> **Exercise description**
Format the text read from all of the items below as a JSON list of strings, with one string per line and blank lines omitted. Leave the pictures out of the answer.

═══ Dataset records ═══

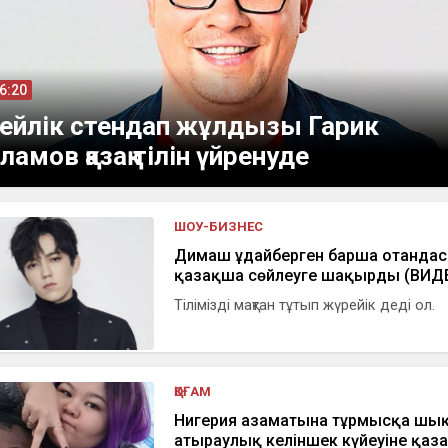
06:20
ейлік стендап жұлдызы Гарик
ламов қазақ тілін үйренуде
ШОУ-БИЗНЕС
Димаш Құдайберген барша отанда
қазақша сөйлеуге шақырды (ВИД
Тілімізді мақтан тұтып жүрейік деді ол.
ҚОҒАМ
Нигерия азаматына тұрмысқа шы
атыраулық келіншек күйеуіне қаз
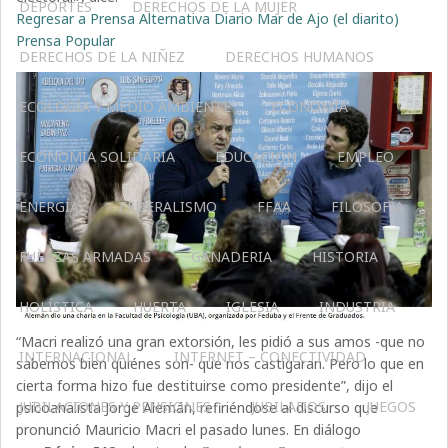
DEPORTES
DERECHOS DE LA MUJER
Regresar a Prensa Alternativa Diario Mar de Ajo (el diarito)
Prensa Popular
DERECHOS DE LA NIÑEZ
DERECHOS HUMANOS
ECOLOGÍA Y MEDIO AMBIENTE
ECONOMÍA
ECONOMÍA SOLIDARIA
EDUCACIÓN
EMPLEO
ENERGÍA
FEDERALISMO
FFAA
FILOSOFÍA
FUERZAS ARMADAS
GANADERIA
HISTORIA
HOLÍSTICA
HUERTA
IGLESIA
INDUSTRIA
“Macri realizó una gran extorsión, les pidió a sus amos -que no
INTERNACIONAL
INTERNET – CONECTIVIDAD
sabemos bien quiénes son- que nos castigaran. Pero lo que en
cierta forma hizo fue destituirse como presidente”, dijo el
JUBILACIONES Y PENSIONES
JUBILADOS
JUEGOS
psicoanalista Jorge Alemán, refiriéndose al discurso que
pronunció Mauricio Macri el pasado lunes. En diálogo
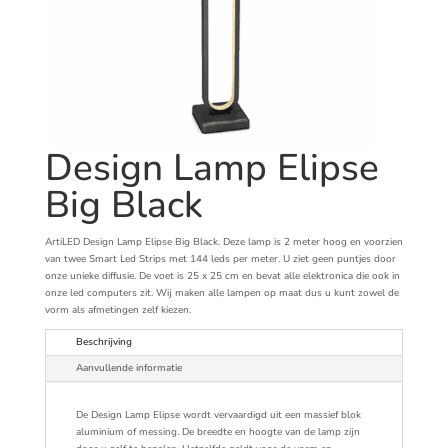
Design Lamp Elipse
Big Black
ArtiLED Design Lamp Elipse Big Black. Deze lamp is 2 meter hoog en voorzien
van twee Smart Led Strips met 144 leds per meter. U ziet geen puntjes door
onze unieke diffusie. De voet is 25 x 25 cm en bevat alle elektronica die ook in
onze led computers zit. Wij maken alle lampen op maat dus u kunt zowel de
vorm als afmetingen zelf kiezen.
Beschrijving
Aanvullende informatie
De Design Lamp Elipse wordt vervaardigd uit een massief blok
aluminium of messing. De breedte en hoogte van de lamp zijn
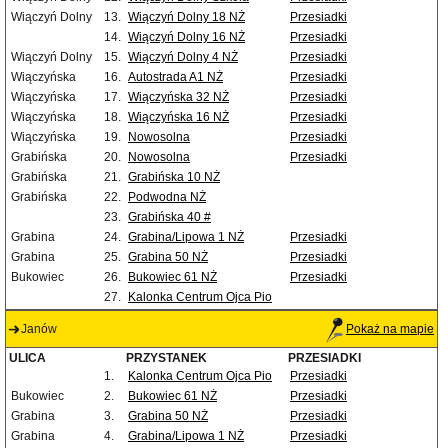
Wiączyń Dolny
13.
Wiączyń Dolny 18 NŻ
Przesiadki
14.
Wiączyń Dolny 16 NŻ
Przesiadki
Wiączyń Dolny
15.
Wiączyń Dolny 4 NŻ
Przesiadki
Wiączyńska
16.
Autostrada A1 NŻ
Przesiadki
Wiączyńska
17.
Wiączyńska 32 NŻ
Przesiadki
Wiączyńska
18.
Wiączyńska 16 NŻ
Przesiadki
Wiączyńska
19.
Nowosolna
Przesiadki
Grabińska
20.
Nowosolna
Przesiadki
Grabińska
21.
Grabińska 10 NŻ
Grabińska
22.
Podwodna NŻ
23.
Grabińska 40 #
Grabina
24.
Grabina/Lipowa 1 NŻ
Przesiadki
Grabina
25.
Grabina 50 NŻ
Przesiadki
Bukowiec
26.
Bukowiec 61 NŻ
Przesiadki
27.
Kalonka Centrum Ojca Pio
Janów
Pokaż na mapie
ULICA
PRZYSTANEK
PRZESIADKI
1.
Kalonka Centrum Ojca Pio
Przesiadki
Bukowiec
2.
Bukowiec 61 NŻ
Przesiadki
Grabina
3.
Grabina 50 NŻ
Przesiadki
Grabina
4.
Grabina/Lipowa 1 NŻ
Przesiadki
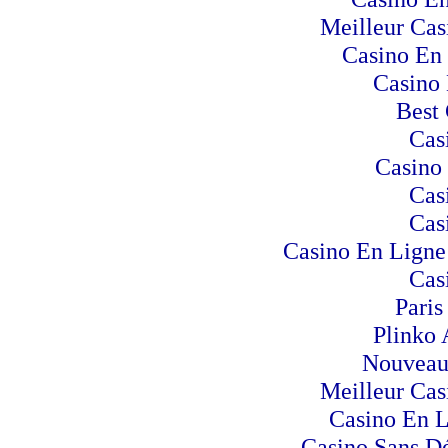
Meilleur Cas
Casino En 
Casino 
Best 
Cas
Casino
Cas
Cas
Casino En Ligne 
Cas
Paris
Plinko 
Nouveau
Meilleur Cas
Casino En 
Casino Sans Dé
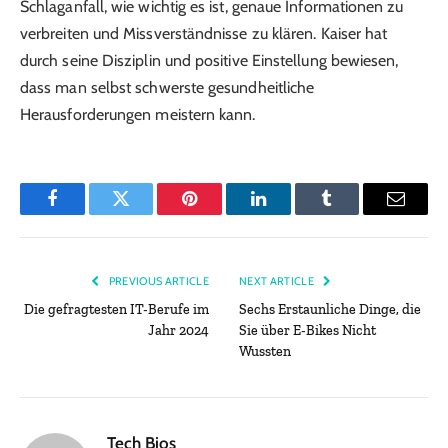
Schlaganfall, wie wichtig es ist, genaue Informationen zu
verbreiten und Missverständnisse zu klären. Kaiser hat
durch seine Disziplin und positive Einstellung bewiesen,
dass man selbst schwerste gesundheitliche
Herausforderungen meistern kann.
Facebook
Twitter
Pinterest
LinkedIn
Tumblr
Email
PREVIOUS ARTICLE
NEXT ARTICLE
Die gefragtesten IT-Berufe im
Sechs Erstaunliche Dinge, die
Jahr 2024
Sie über E-Bikes Nicht
Wussten
Tech Bios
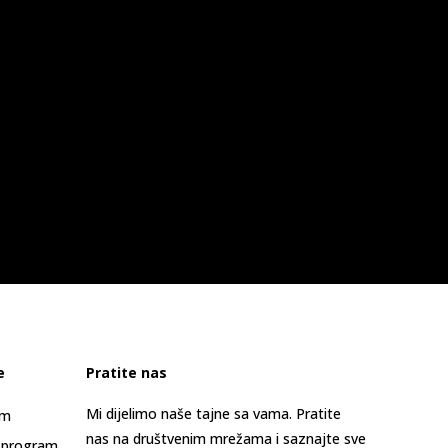
e
Pratite nas
Mi dijelimo naše tajne sa vama. Pratite
am
nas na društvenim mrežama i saznajte sve
 program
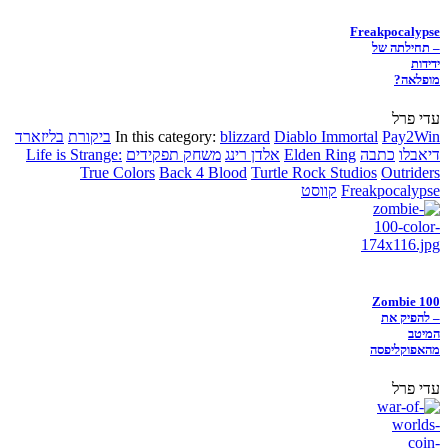
Freakpocalypse
– תחילתה של
ידידות
מופלאה?
עדי פרל
Pay2Win
Diablo Immortal
blizzard
In this category:
ביקורת
בליזארד
דיאבלו
כתבה
Elden Ring
אלדן רינג
משחק תפקידים
Life is Strange:
True Colors
Back 4 Blood
Turtle Rock Studios
Outriders
Freakpocalypse
קווסט
Zombie 100
– להפיק את
המיטב
מהאפוקליפסה
עדי פרל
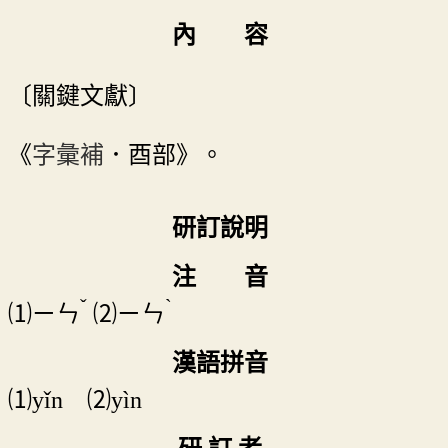
內 容
〔關鍵文獻〕
《
字彙補
．酉部》。
研訂說明
注 音
ˇ
ˋ
⑴
ㄧㄣ
⑵
ㄧㄣ
漢語拼音
⑴yǐn ⑵yìn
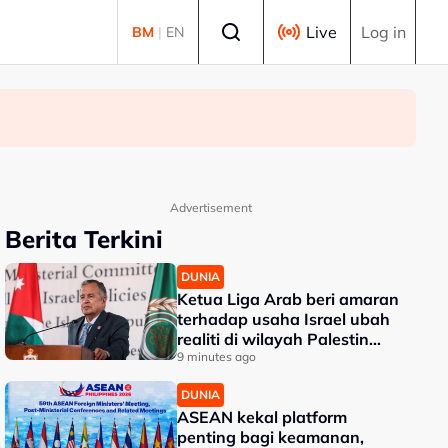
Select language
Live
Log in
BM
|
EN
Advertisement
Berita Terkini
DUNIA
Ketua Liga Arab beri amaran
terhadap usaha Israel ubah
realiti di wilayah Palestin
diduduki
9 minutes ago
DUNIA
ASEAN kekal platform
penting bagi keamanan,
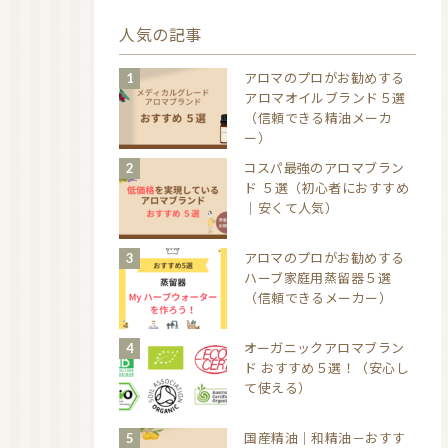
人気の記事
アロマのプロがお勧めする
アロマオイルブランド５選
（信頼できる精油メーカ
ー）
コスパ最強のアロマブラン
ド ５選（初心者におすすめ
｜安くて人気）
アロマのプロがお勧めする
ハーブ家庭用蒸留器５選
（信頼できるメーカー）
オーガニックアロマブラン
ド おすすめ５選！（安心し
て使える）
国産精油｜和精油－おすす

═══

> **Exercise result**
[
  "06:20",
  "ейлік стендап жұлдызы Гарик",
  "ламов қазақ тілін үйренуде",
  "ШОУ-БИЗНЕС",
  "Димаш Құдайберген барша отанда",
  "қазақша сөйлеуге шақырды (ВИД",
  "Тілімізді мақтан тұтып жүрейік деді ол.",
  "ҚОҒАМ",
  "Нигерия азаматына тұрмысқа шы",
  "атыраулық келіншек күйеуіне қаз",
  "DEPORTES",
  "DERECHOS DE LA MUJER",
  "Regresar a Prensa Alternativa Diario Mar de Ajo (el diarito)",
  "Prensa Popular",
  "DERECHOS DE LA NIÑEZ",
  "DERECHOS HUMANOS",
  "ECOLOGÍA Y MEDIO AMBIENTE",
  "ECONOMÍA",
  "ECONOMÍA SOLIDARIA",
  "EDUCACIÓN",
  "EMPLEO",
  "ENERGÍA",
  "FEDERALISMO",
  "FFAA",
  "FILOSOFÍA",
  "FUERZAS ARMADAS",
  "GANADERIA",
  "HISTORIA",
  "HOLÍSTICA",
  "HUERTA",
  "IGLESIA",
  "INDUSTRIA",
  "“Macri realizó una gran extorsión, les pidió a sus amos -que no",
  "INTERNACIONAL",
  "INTERNET – CONECTIVIDAD",
  "sabemos bien quiénes son- que nos castigaran. Pero lo que en",
  "cierta forma hizo fue destituirse como presidente”, dijo el",
  "JUBILACIONES Y PENSIONES",
  "JUBILADOS",
  "JUEGOS",
  "psicoanalista Jorge Alemán, refiriéndose al discurso que",
  "pronunció Mauricio Macri el pasado lunes. En diálogo",
  "Design Lamp Elipse",
  "Big Black",
  "ArtiLED Design Lamp Elipse Big Black. Deze lamp is 2 meter hoog en voorzien",
  "van twee Smart Led Strips met 144 leds per meter. U ziet geen puntjes door",
  "onze unieke diffusie. De voet is 25 x 25 cm en bevat alle elektronica die ook in",
  "onze led computers zit. Wij maken alle lampen op maat dus u kunt zowel de",
  "vorm als afmetingen zelf kiezen.",
  "Beschrijving",
  "Aanvullende informatie",
  "De Design Lamp Elipse wordt vervaardigd uit een massief blok",
  "aluminium of messing. De breedte en hoogte van de lamp zijn",
  "Wiączyń Dolny",
  "13.",
  "Wiączyń Dolny 18 NŻ",
  "Przesiadki",
  "14.",
  "Wiączyń Dolny 16 NŻ",
  "Przesiadki",
  "Wiączyń Dolny",
  "15.",
  "Wiączyń Dolny 4 NŻ",
  "Przesiadki",
  "Wiączyńska",
  "16.",
  "Autostrada A1 NŻ",
  "Przesiadki",
  "Wiączyńska",
  "17.",
  "Wiączyńska 32 NŻ",
  "Przesiadki",
  "Wiączyńska",
  "18.",
  "Wiączyńska 16 NŻ",
  "Przesiadki",
  "Wiączyńska",
  "19.",
  "Nowosolna",
  "Przesiadki",
  "Grabińska",
  "20.",
  "Nowosolna",
  "Przesiadki",
  "Grabińska",
  "21.",
  "Grabińska 10 NŻ",
  "Grabińska",
  "22.",
  "Podwodna NŻ",
  "23.",
  "Grabińska 40 #",
  "Grabina",
  "24.",
  "Grabina/Lipowa 1 NŻ",
  "Przesiadki",
  "Grabina",
  "25.",
  "Grabina 50 NŻ",
  "Przesiadki",
  "Bukowiec",
  "26.",
  "Bukowiec 61 NŻ",
  "Przesiadki",
  "27.",
  "Kalonka Centrum Ojca Pio",
  "Janów",
  "Pokaż na mapie",
  "ULICA",
  "PRZYSTANEK",
  "PRZESIADKI",
  "1.",
  "Kalonka Centrum Ojca Pio",
  "Przesiadki",
  "Bukowiec",
  "2.",
  "Bukowiec 61 NŻ",
  "Przesiadki",
  "Grabina",
  "3.",
  "Grabina 50 NŻ",
  "Przesiadki",
  "Grabina",
  "4.",
  "Grabina/Lipowa 1 NŻ",
  "Przesiadki",
  "Meilleur Cas",
  "Casino En ",
  "Casino ",
  "Best ",
  "Cas",
  "Casino",
  "Cas",
  "Cas",
  "Casino En Ligne ",
  "Cas",
  "Paris",
  "Plinko ",
  "Nouveau",
  "Meilleur Cas",
  "Casino En ",
  "Casino Sans Dé",
  "Schlaganfall, wie wichtig es ist, genaue Informationen zu",
  "verbreiten und Missverständnisse zu klären. Kaiser hat",
  "durch seine Disziplin und positive Einstellung bewiesen,",
  "dass man selbst schwerste gesundheitliche",
  "Herausforderungen meistern kann.",
  "Facebook",
  "Twitter",
  "Pinterest",
  "LinkedIn",
  "Tumblr",
  "Email",
  "PREVIOUS ARTICLE",
  "NEXT ARTICLE",
  "Die gefragtesten IT-Berufe im",
  "Sechs Erstaunliche Dinge, die",
  "Jahr 2024",
  "Sie über E-Bikes Nicht",
  "Wussten",
  "Tech Bios",
  "e",
  "Pratite nas",
  "Mi dijelimo naše tajne sa vama. Pratite",
  "am",
  "nas na društvenim mrežama i saznajte sve",
  " program",
  "Freakpocalypse",
  "– תחילתה של",
  "ידידות",
  "מופלאה?",
  "עדי פרל",
  "Pay2Win",
  "Diablo Immortal",
  "blizzard",
  "In this category:",
  "ביקורת",
  "בליזארד",
  "דיאבלו",
  "כתבה",
  "Elden Ring",
  "אלדן רינג",
  "משחק תפקידים",
  "Life is Strange:",
  "True Colors",
  "Back 4 Blood",
  "Turtle Rock Studios",
  "Outriders",
  "Freakpocalypse",
  "קווסט",
  "Zombie 100",
  "– להפיק את",
  "המיטב",
  "מהאפוקליפסה",
  "עדי פרל",
  "內 容",
  "〔關鍵文獻〕",
  "《",
  "字彙補",
  "．酉部》。",
  "研訂說明",
  "注 音",
  "ˇ",
  "ˋ",
  "⑴",
  "ㄧㄣ",
  "⑵",
  "ㄧㄣ",
  "漢語拼音",
  "⑴yǐn ⑵yìn",
  "Select language",
  "Live",
  "Log in",
  "BM",
  "|",
  "EN",
  "Advertisement",
  "Berita Terkini",
  "DUNIA",
  "Ketua Liga Arab beri amaran",
  "terhadap usaha Israel ubah",
  "realiti di wilayah Palestin",
  "diduduki",
  "9 minutes ago",
  "DUNIA",
  "ASEAN kekal platform",
  "penting bagi keamanan,",
  "人気の記事",
  "アロマのプロがお勧めする",
  "アロマオイルブランド５選",
  "（信頼できる精油メーカ",
  "ー）",
  "コスパ最強のアロマブラン",
  "ド ５選（初心者におすすめ",
  "｜安くて人気）",
  "アロマのプロがお勧めする",
  "ハーブ家庭用蒸留器５選",
  "（信頼できるメーカー）",
  "オーガニックアロマブラン",
  "ド おすすめ５選！（安心し",
  "て使える）",
  "国産精油｜和精油－おすす"
]